Une candidature du pouvoir d’achat

Vaud • La candidate du POP pour les élections complémentaires du 17 mars au Conseil d’Etat vaudois, Anaïs Timofte, défend une revalorisation des salaires et une baisse des frais fixes. (Par Paris Kyritsis)

Notre pays est l’un des plus riches au monde, mais une grande partie des travailleurs.euses, retraité.es, chômeurs-euses peinent à joindre les deux bouts. Partant de ce constat, le POP Vaud lance une candidate pour le Conseil d’Etat avec une revendication principale: davantage de pouvoir d’achat pour les classes populaires. Et lorsque cette revendication émane de la gauche combative, elle s’inscrit dans un véritable projet de société.

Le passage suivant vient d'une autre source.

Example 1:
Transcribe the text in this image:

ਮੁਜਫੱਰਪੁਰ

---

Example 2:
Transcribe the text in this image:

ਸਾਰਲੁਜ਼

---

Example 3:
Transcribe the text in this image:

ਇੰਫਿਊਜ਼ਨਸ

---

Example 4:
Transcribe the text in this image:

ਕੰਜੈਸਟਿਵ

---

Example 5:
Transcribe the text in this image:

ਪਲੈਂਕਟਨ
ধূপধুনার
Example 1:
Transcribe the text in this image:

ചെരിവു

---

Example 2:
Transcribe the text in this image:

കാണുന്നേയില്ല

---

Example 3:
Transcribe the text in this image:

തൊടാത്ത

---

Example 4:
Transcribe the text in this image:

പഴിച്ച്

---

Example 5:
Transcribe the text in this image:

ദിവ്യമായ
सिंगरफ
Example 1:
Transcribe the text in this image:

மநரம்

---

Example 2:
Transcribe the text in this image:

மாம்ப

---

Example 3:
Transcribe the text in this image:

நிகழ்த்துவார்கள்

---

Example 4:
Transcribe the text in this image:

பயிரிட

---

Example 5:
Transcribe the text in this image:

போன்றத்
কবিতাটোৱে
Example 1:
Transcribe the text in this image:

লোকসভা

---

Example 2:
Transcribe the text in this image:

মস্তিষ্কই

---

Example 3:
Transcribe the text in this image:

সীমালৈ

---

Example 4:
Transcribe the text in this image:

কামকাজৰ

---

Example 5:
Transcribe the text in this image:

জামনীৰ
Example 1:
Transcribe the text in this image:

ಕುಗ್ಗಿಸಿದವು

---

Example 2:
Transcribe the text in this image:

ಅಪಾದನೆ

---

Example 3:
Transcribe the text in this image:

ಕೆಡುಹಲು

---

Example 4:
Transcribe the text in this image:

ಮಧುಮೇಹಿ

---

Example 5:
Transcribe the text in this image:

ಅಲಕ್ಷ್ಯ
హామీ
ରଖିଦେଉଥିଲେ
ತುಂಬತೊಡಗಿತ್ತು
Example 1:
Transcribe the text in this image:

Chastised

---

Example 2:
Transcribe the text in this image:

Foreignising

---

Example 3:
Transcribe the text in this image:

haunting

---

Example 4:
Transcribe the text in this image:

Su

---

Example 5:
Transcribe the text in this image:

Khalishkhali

Défendre les classes populaires et renforcer l’économie locale

Si parler de pouvoir d’achat n’est pas propre à un camp politique, les revendications concrètes s’opposent. A droite, on revendique surtout une baisse des impôts, avec pour objectif déguisé d’affaiblir les services publics. A gauche, pour le POP, élever le pouvoir d’achat se fait à travers l’incitation à la hausse des salaires et la baisse des frais fixes pesant sur le budget des ménages. Ce sont donc deux projets de société qui s’affrontent. Et pour le POP, il s’agit bien d’œuvrer pour la réalisation d’un autre modèle économique, au service de ceux qui produisent la richesse de notre pays: les travailleuses et les travailleurs.

Le POP s’attaque aux frais fixes qui pèsent fortement sur le budget des ménages, principalement les primes d’assurance maladie et les loyers chers. Cet argent ne finit aucunement dans l’économie locale mais enrichit des caisses d’assurance maladie et des groupes immobiliers qui l’investiront selon des logiques de profit et pas dans l’intérêt de la population.

A l’opposé, un meilleur pouvoir d’achat c’est davantage d’argent dans le budget des ménages pour faire des dépenses qui feront tourner l’économie locale. En effet, pour avoir accès aux marchés paysans, à la boucherie locale, aux restos du coin, à la culture (musique, théâtres, concerts), à la santé (salles de sport, piscines), il faut en avoir les moyens.

Revendiquer une hausse du pouvoir d’achat sans baisse d’impôts, c’est donc défendre les classes populaires et nos services publics tout en renforçant le tissu économique local. Laisser le champ libre à la droite sur ce terrain reviendrait à perdre la garantie de services à bas coûts dans le transport, la santé, l’éducation pour les classes populaires. C’est pour toutes ces raisons que le POP Vaud en a fait son thème principal de campagne.

Agir pour la transition écologique

Militer pour le pouvoir d’achat des ménages est donc un outil essentiel pour contribuer au changement de modèle économique que défend le camp progressiste, mais également afin d’agir efficacement pour la transition écologique.

Le mouvement des gilets jaunes le montre: l’écologie libérale est vouée à l’échec, car elle oppose systématiquement écologie et social, et ne s’attaque jamais aux gros pollueurs. Seule une écologie non punitive pour les classes populaires a des chances de succès, surtout quand on sait que l’essentiel de la pollution liée au mode de vie est le fait des très hauts revenus.

Au lieu de prendre pour responsables les gens et leur «surconsommation» individuelle, ne ferait-on pas mieux de militer pour que toutes et tous aient enfin les moyens de consommer local et sain? Ou encore de fournir des transports publics gratuits afin d’éviter aux gens de devoir prendre la voiture? Car si beaucoup de consommateurs se tournent vers les fast-foods et l’achat en ligne, par exemple, c’est avant tout par manque de moyens. Toute la question est là: pour consommer mieux, à l’heure actuelle, il faut en avoir les moyens. Pour en avoir les moyens, il faut de meilleurs salaires, moins de frais d’assurance maladie et de plus bas loyers.